Output data includes compact session records:

{
  "rank": 1,
  "id": "session:...",
  "session": {
    "title": "...",
    "source": "codex",
    "started_at": "2026-05-08T13:00:00.000Z",
    "updated_at": "2026-05-08T13:45:00.000Z",
    "turn_count": 12,
    "event_count": 87,
    "mode": "tool_calling"
  },
  "open": { "session_id": "session:..." }
}

list_sessions intentionally does not return transcript text. Open a listed session if you need to inspect its turns.

Response Envelope

Successful structured responses share this shape:

{
  "schema_version": "moraine.mcp.search_sessions.v1",
  "tool": "search_sessions",
  "request": {},
  "data": {},
  "warnings": [],
  "performance": {
    "elapsed_ms": 12,
    "sla_target_ms": 750,
    "met_sla": true
  }
}

Tool-level errors return schema_version: "moraine.mcp.error.v1" with an error object. Common error codes are invalid_request, invalid_id, not_found, unsupported_event_type, deadline_exceeded, and internal_error.

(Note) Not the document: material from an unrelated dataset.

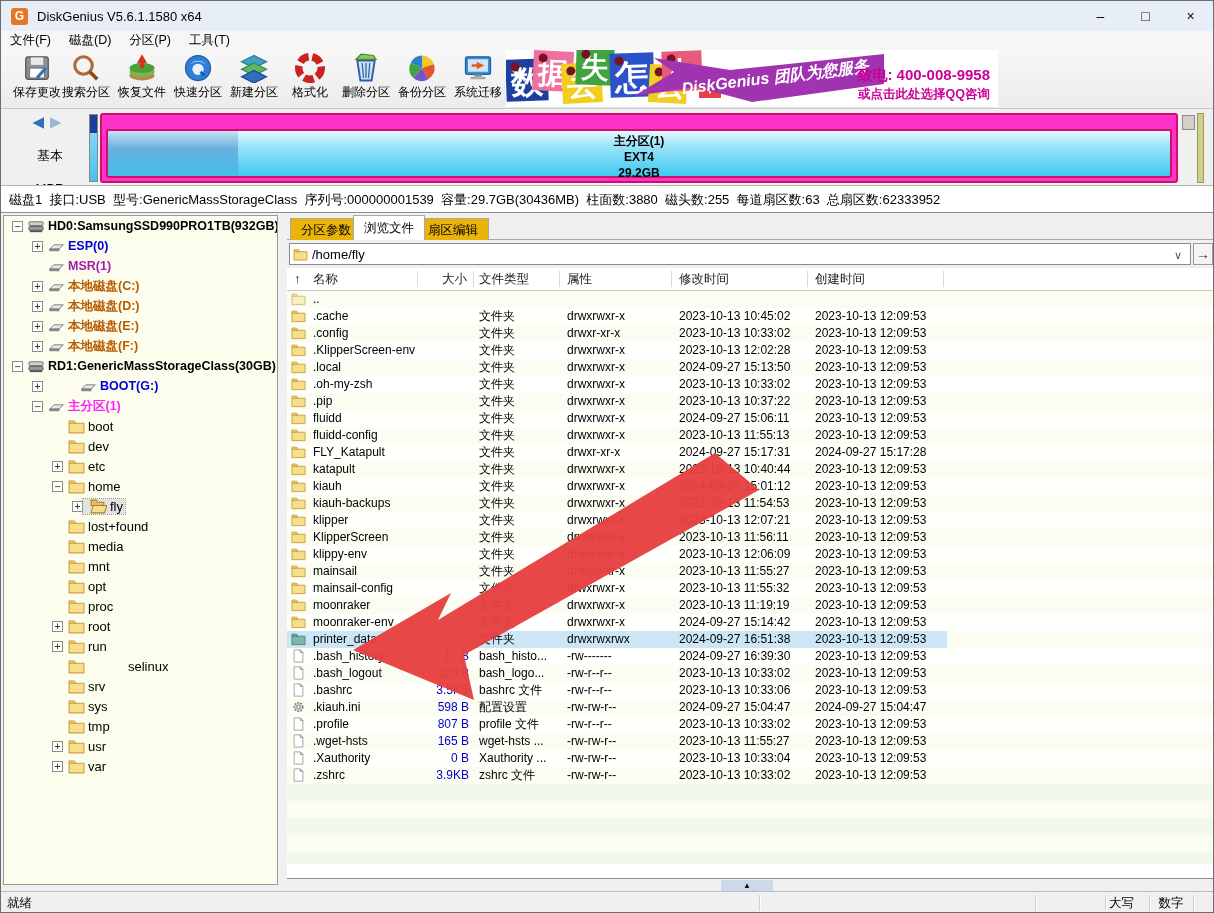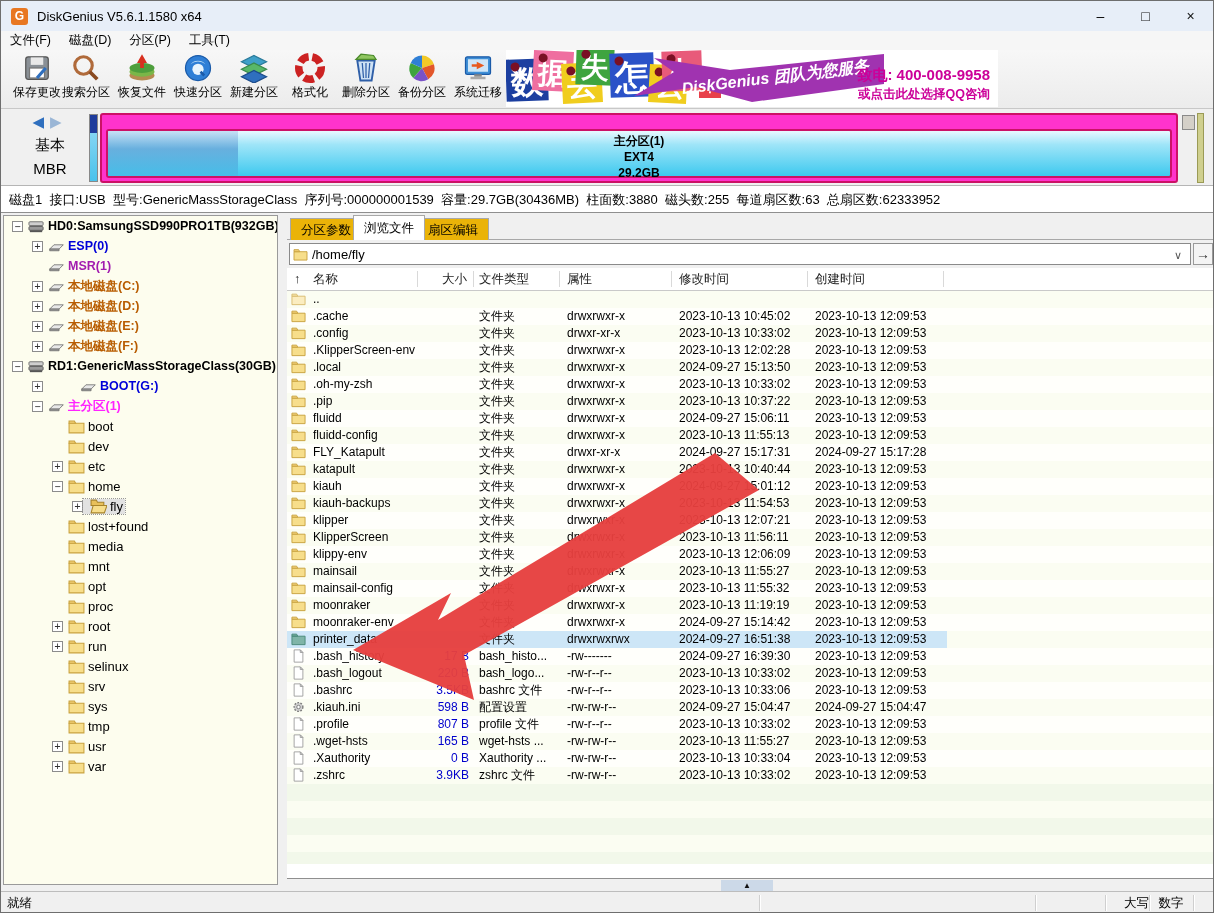"基本" #disk-nav .dn-label { font-size: 15px -> 13px; margin-top: 5px -> 16px }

How Agents Should Read Results

The agent should treat Moraine records as a navigable evidence graph:

  • A search hit says "this event probably matters."
  • open(event) says "this is exactly what happened at that point."
  • open(turn) says "this is the immediate conversational context."
  • open(session) says "this is the full session map."
  • Traversal IDs let the agent move to neighboring events or turns without re-running a broad search.

This is why the recommended flow is narrow-to-wide. It gives the model enough context to answer accurately without flooding its current context window with whole transcripts.